# DOCUMENT SEGMENT
━━━━━━━━━━━━━━━━

Syntax: <name> [<width>] <type>; where <type> is D or SR.

  • Written only in ASYNCHRONOUS using guarded assignments:
    • D latch: latch_name <= enable : data; — enable must be width-1. When 1, latch is transparent; when 0, latch holds.
    • SR latch: latch_name <= set : reset; — set and reset must be same width as latch.
  • Level-sensitive storage; no clock domains; Exclusive Assignment Rule applies.
  • Reading a latch is passive and unconditional; readable in ASYNCHRONOUS and SYNCHRONOUS blocks.
  • Latches may not be used as a clock, reset, or CDC source.
  • Latches may not be aliased (=) to another net.
  • Latches may not be written in SYNCHRONOUS blocks.
  • SR latch truth table (per bit): set=1,reset=0 → 1; set=0,reset=1 → 0; set=0,reset=0 → hold; set=1,reset=1 → metastable.

MUX

Two forms:

  • Aggregation: mux_name = source0, source1, ...; (all sources same width)
  • Auto-slicing: mux_name [element_width] = wide_source; (wide source width is exact multiple)

mux_id[sel] is read-only.

Selector width and out-of-range behavior

  • Required selector width is clog2(N) where N is the number of MUX elements. clog2(1) evaluates to 1.
  • Runtime selector width must match exactly. If it differs, widen or slice the selector explicitly before access.
  • If the compiler can statically prove that the selector value is out of range (>= N), it is a compile error.
  • If the selector may be out of range at runtime, the result is all zeros.

━━━━━━━━━━━━━━━━

(Extracted data entries)
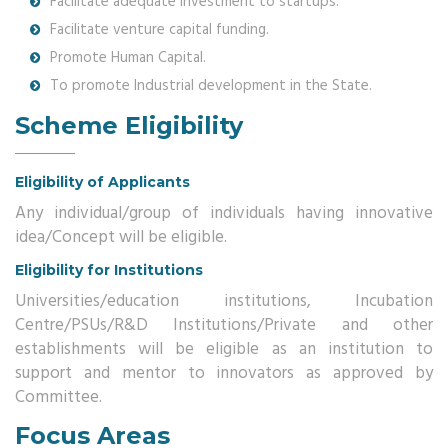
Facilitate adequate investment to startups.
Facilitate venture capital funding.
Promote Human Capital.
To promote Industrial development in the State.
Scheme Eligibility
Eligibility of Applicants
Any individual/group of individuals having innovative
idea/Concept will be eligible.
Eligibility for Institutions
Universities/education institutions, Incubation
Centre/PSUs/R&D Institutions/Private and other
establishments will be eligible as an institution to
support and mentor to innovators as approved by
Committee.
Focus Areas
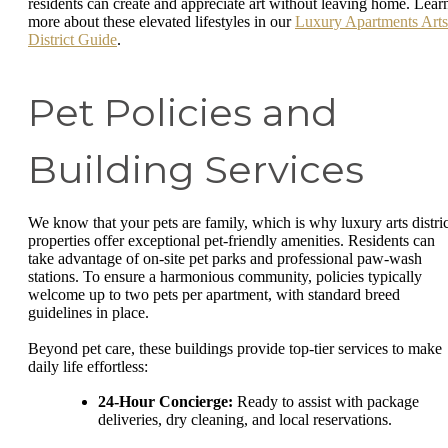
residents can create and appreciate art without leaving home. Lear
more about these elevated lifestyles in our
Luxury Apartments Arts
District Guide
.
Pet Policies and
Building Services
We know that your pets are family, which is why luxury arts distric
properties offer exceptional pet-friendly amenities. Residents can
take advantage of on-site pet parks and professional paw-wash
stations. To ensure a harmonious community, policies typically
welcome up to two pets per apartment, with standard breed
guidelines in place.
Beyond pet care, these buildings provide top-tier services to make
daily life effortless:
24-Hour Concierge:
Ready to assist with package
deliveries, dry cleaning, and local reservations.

━━━━━━━━━━━━━━━━

# LIST OF TASKS
1 – According to the latch and MUX text, what is the result when the selector may be out of range at runtime?
2 – Print the passage of the latch and MUX text that begins at the words "Syntax: <name> [<width>]" and stops after the words "or CDC source.".
The records are separate material from the latch and MUX text.

# SOLUTIONS PER TASK
1 – The result is all zeros.

2 –
Syntax: <name> [<width>] <type>; where <type> is D or SR.

  • Written only in ASYNCHRONOUS using guarded assignments:
    • D latch: latch_name <= enable : data; — enable must be width-1. When 1, latch is transparent; when 0, latch holds.
    • SR latch: latch_name <= set : reset; — set and reset must be same width as latch.
  • Level-sensitive storage; no clock domains; Exclusive Assignment Rule applies.
  • Reading a latch is passive and unconditional; readable in ASYNCHRONOUS and SYNCHRONOUS blocks.
  • Latches may not be used as a clock, reset, or CDC source.